Tragedy by Slow Motion
Why didn’t I know more about Frank Rich until recently? I’d had this distant image of him as a gleeful, maybe slightly out-of-touch with anything other than Broadway, poison-penner of acidic theatre reviews. Not sure I could have been more ignorant. Turns out he’s a frankly brilliant Op-Ed, to the NYT as James Wolcott is to Vanity Fair. I’ve been reading him a lot recently, and this week he hit something that I’ve been thinking for days and have been surprised no-one else has used. I read someone use the John Carpenter film Escape from New York as a metaphor for the neglectful collapse of urban space in New Orleans and the sense of the whole place being ring-fenced by authority, but a more apt metaphor is the casual hubris that preceded the sinking of the Titanic, and the terrible stratification by class of the deaths which followed. SUVs for lifeboats, and the slow creep of tragedy by slow motion. It’s not merely a neat parallel that both involved the dispassionate threat of water en masse; it’s precisely because water sweeps away the lowest-lying, both houses and liner-cabins, the cheaply bought, both houses and liner-cabins, that it hits the poorest hardest, who haven’t the means to acquire height, distance, safety. Rich:
In that sense, the inequality of the suffering has not only exposed the sham of the relentless photo-ops with black schoolchildren whom the president trots out at campaign time to sell his “compassionate conservatism”; it has also positioned Katrina before a rapt late-summer audience as a replay of the sinking of the Titanic. New Orleans’s first-class passengers made it safely into lifeboats; for those in steerage, it was a horrifying spectacle of every man, woman and child for himself.

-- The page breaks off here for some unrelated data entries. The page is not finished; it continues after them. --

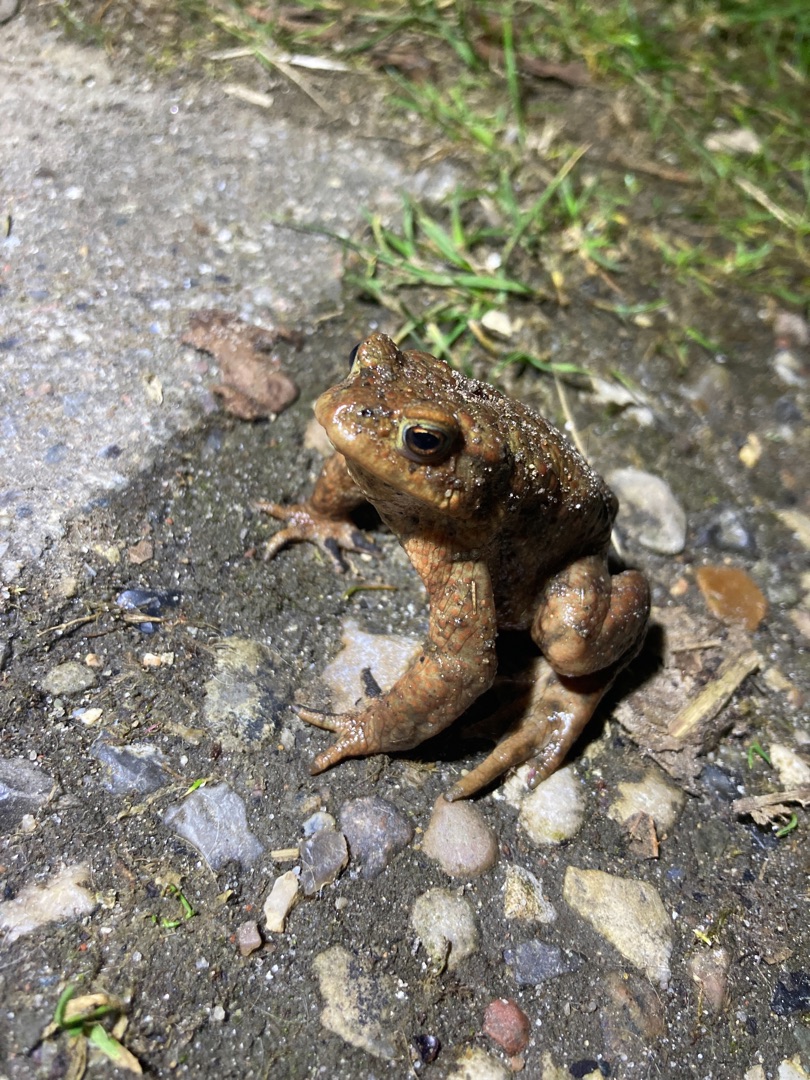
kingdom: Animalia
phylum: Chordata
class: Amphibia
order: Anura
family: Bufonidae
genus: Bufo
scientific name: Bufo bufo
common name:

It feels as if the wave of shock has been slow to spread across the US, too. It took a long time for anyone to suggest that the death toll might be in the thousands, and I reckon it’ll end up an order of magnitude higher than that. I have a feeling that there’s a calculus we can’t help wheeling out at times like this. We imagine ourselves in the path of such disaster, and game ourselves to safety. It’s one of the reasons why 9/11 was so shocking: there was really no such game to play. If you were in the wrong place at the wrong time, you simply died, and that was that: a plane crash scenario that happened also to involve planes. The Titanic unfolding of tragedy by a sequence of ratcheting discrete steps over a period of hours or days, however, allows the gaming, and it would be nightmarish not to allow ourselves a path to safety. We’d have driven out of New Orleans, or hitched a ride, or caught one of the last planes. Or just walked. Anything to get away. That’s not just the game-piece labelled ‘hindsight’, though. It’s also a complete failure to empathise with the paucity of realistic choice available to the poor. If they hunkered down and hoped for the best, it might well have been the only, and therefore the best, choice available to them. Juxtaposed with the lack of preparedness of the local and national response, it might seem like sensible pragmatism.
In that classroom geography exercise that I’m sure is a perennial across the globe, we’re asked to decide in a conveniently diverse environment — river here, hill there, perhaps some woodland elsewhere, as if designed by Potentiality Brown — where to build a town. No kid would get many marks for placing New Orleans where it grew, but that’s not entirely relevant. If we value urban centres insofar as they’re safe from natural disaster, LA ought to be emptied tomorrow, Naples the day after. We’re used to living on the edge of oblivion, but we build buttresses as high as we can to give our odds a boost. That the literal buttresses in New Orleans weren’t nearly as high or as strong as they might have been will have to fight it out with the chains of miscommand and miscommunication after Katrina hit, worthy of the Californian that night in 1912, for the hubris crown that posterity will award.
Meanwhile, Bush comes about as close to fiddling while Rome burns as he can without actually learning to fiddle. Maybe he has someone learning for him. Delegation, you know. Sign of a great leader.